Eggshell Thinning and DDE

Abstract

Blus, Gish, Belisle and Prouty allege that DDE causes eggshell thinning in brown pelicans and that the relationship is logarithmic¹. In support of their conclusion that a cause and effect relationship between DDE and shell thinning exists, they offer as evidence Wiemeyer and Porter's² work with kestrels. A critical review, however, shows that Wiemeyer and Porter have not shown DDE causes shell thinning; on the contrary, the thinnest eggshells in both years of that study were laid by the control group.
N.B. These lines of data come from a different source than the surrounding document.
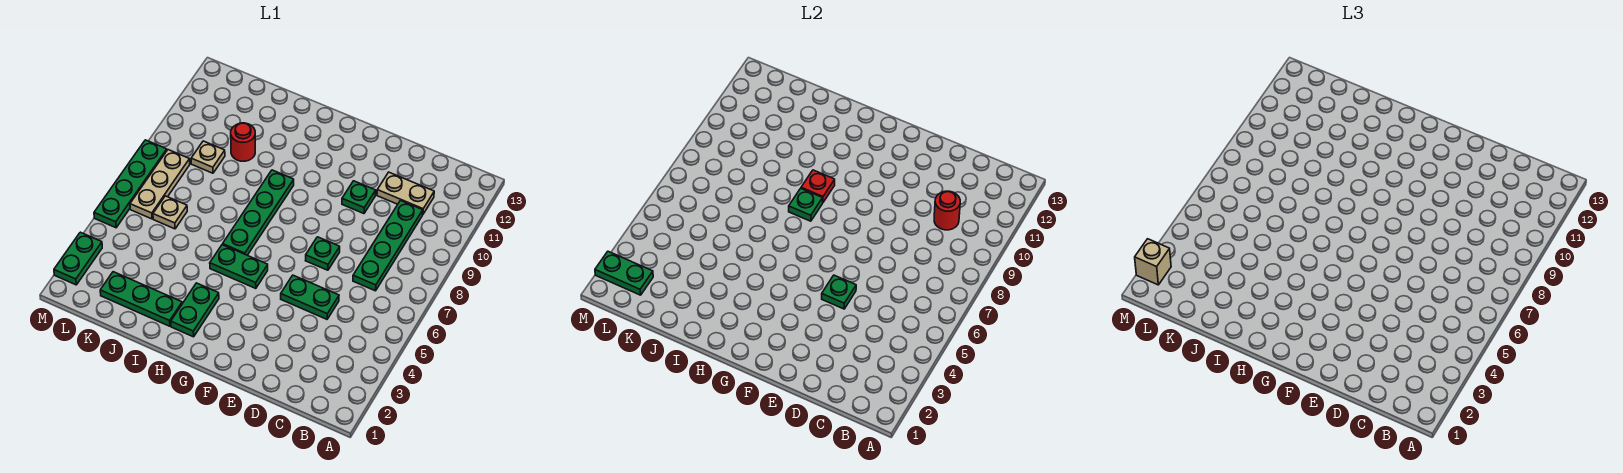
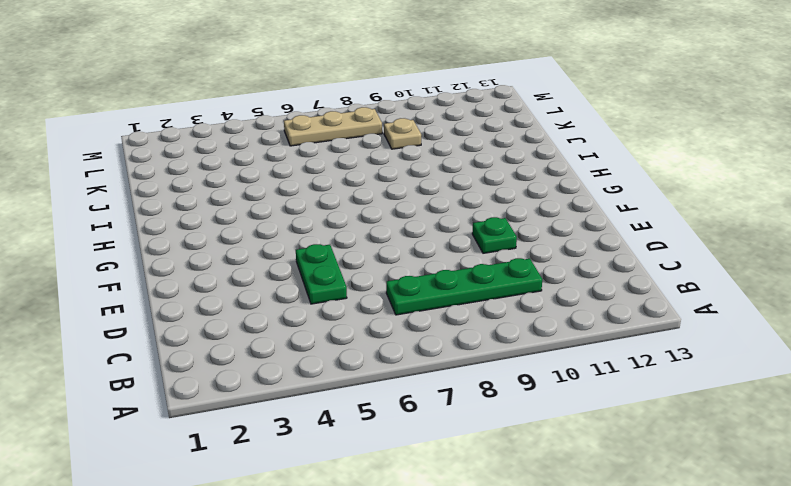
none -> tan plate C11:D11 level 1
none -> green plate E7 level 1
none -> green plate G5:H5 level 1

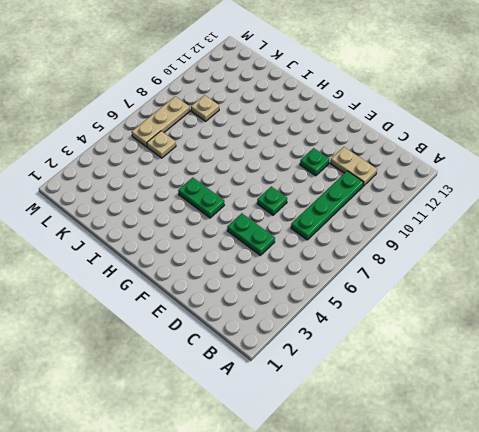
none -> green plate H2:H3 level 1
none -> green plate H6:H9 level 1
none -> green plate I2:K2 level 1

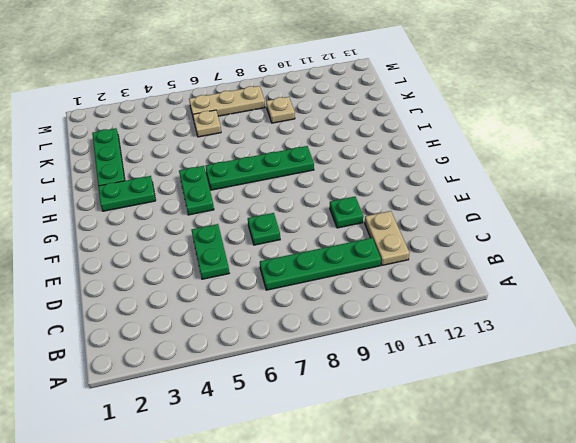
none -> red round brick J10 level 1
none -> green plate M2:M3 level 1
none -> green plate M5:M8 level 1

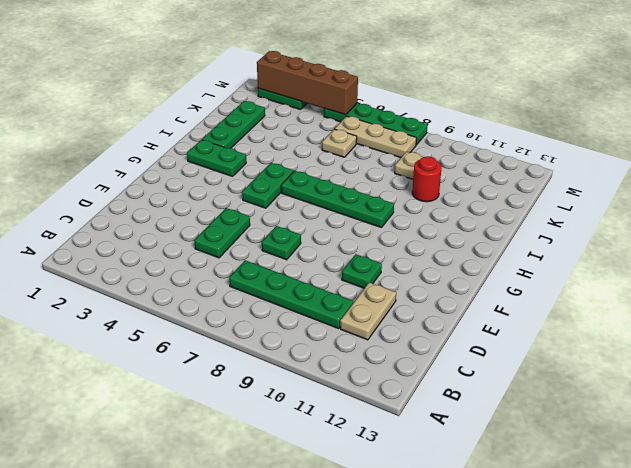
brown brick M2:M5 level 2 -> green plate L2:M2 level 2
none -> red round brick C10 level 2
none -> green plate E5 level 2
none -> green plate H8 level 2

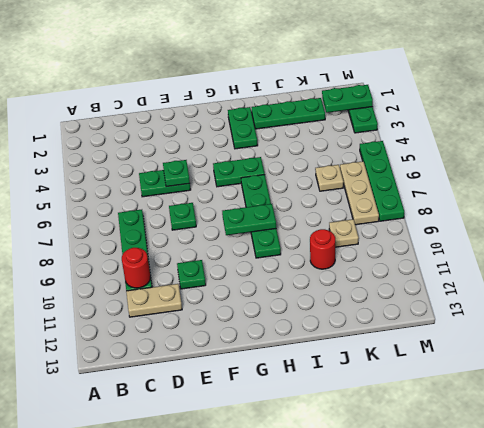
green plate G8:H8 level 2 -> green plate H8 level 2
none -> red plate H9 level 2
none -> tan brick M2 level 3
The control birds laid eggs with shells ranging in thickness from 130 µm–210 µm in both years, while the DDE-treated birds laid eggs ranging in thickness from 165 µm–203 µm and 153 µm–185 µm for the respective years of the study. Blus et al. also state that DDE levels reported in Wiemeyer and Porter's experimental kestrels approximate environmental levels found in wild falcons. Such a claim is not borne out by Cade et al.³ who have performed extensive tissue analysis, and a comparison shows that the levels in the experimental kestrels exceed levels accumulated in wild falcons by a factor of about two. Despite this, Wiemeyer and Porter only report mean shell thinning of 9.7%, considerably less than the 17% and 35% shell thinning reported by Blus et al. in the South Carolina and California brown pelican colonies. To support their conclusions, the authors state that concentrations of residues in the female determine shell thickness, a claim which is unreferenced, largely hypothetical, and without consideration of contradictory experimental evidence.